Come to think of it, changing diapers can’t be anywhere near as bad as cleaning up after Tula. If the baby pees, I throw the diaper away. Done. If Tula pees where she’s not supposed to (statistics show this number to be around 30% of the time), I use about half a roll of paper towels to soak up the pee from my carpet (while she’s trying to bite me), spray ¼ can of stain remover on top, use another half a dozen sheets of paper towels to pick that up, yell at her and then wash the remaining pee off my hands. 1-0, baby.
If the baby poops, I wipe up a little and throw the diaper away. I know you’re thinking that Tula has to win this category because you don’t have to wipe her. You would think that if you were assuming Tula was a normal dog and not the Spawn of Satan.
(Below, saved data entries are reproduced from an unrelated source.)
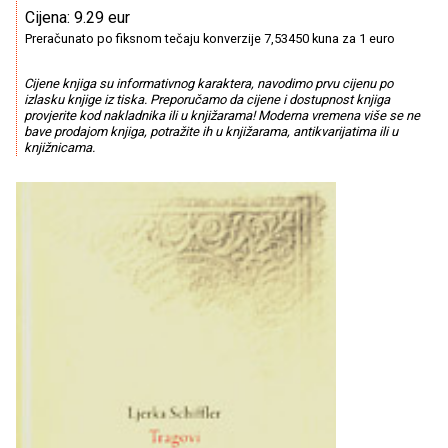
Cijena: 9.29 eur
Preračunato po fiksnom tečaju konverzije 7,53450 kuna za 1 euro
Cijene knjiga su informativnog karaktera, navodimo prvu cijenu po
izlasku knjige iz tiska. Preporučamo da cijene i dostupnost knjiga
provjerite kod nakladnika ili u knjižarama! Moderna vremena više se ne
bave prodajom knjiga, potražite ih u knjižarama, antikvarijatima ili u
knjižnicama.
First of all, I have pick up her crap every time with a sandwich baggie and throw it in the dumpster outside. This isn’t too bad, but it’s obviously not something I wish to do 2-3 times per day. Some times, not everything comes out as clean as I would like. So, just like the poop-covered baby, I have to carry Tula inside so she doesn’t sit down anywhere (again, while she’s trying to bite me) and clean her with a baby wipe (yes, we have baby wipes in our house for the dog). I’ll split this one down the middle. I’m sure some times a baby’s diaper is so disgusting that your nose hairs actually disinigrate, but wiping Tula’s ass is just plain degrading.
Both kid and dog going simultaneously would be the mother of all evils. Picture this – me changing a FULL, smelly diaper while staring at Tula pissing in the kid’s carrier………..2nd anxiety attack.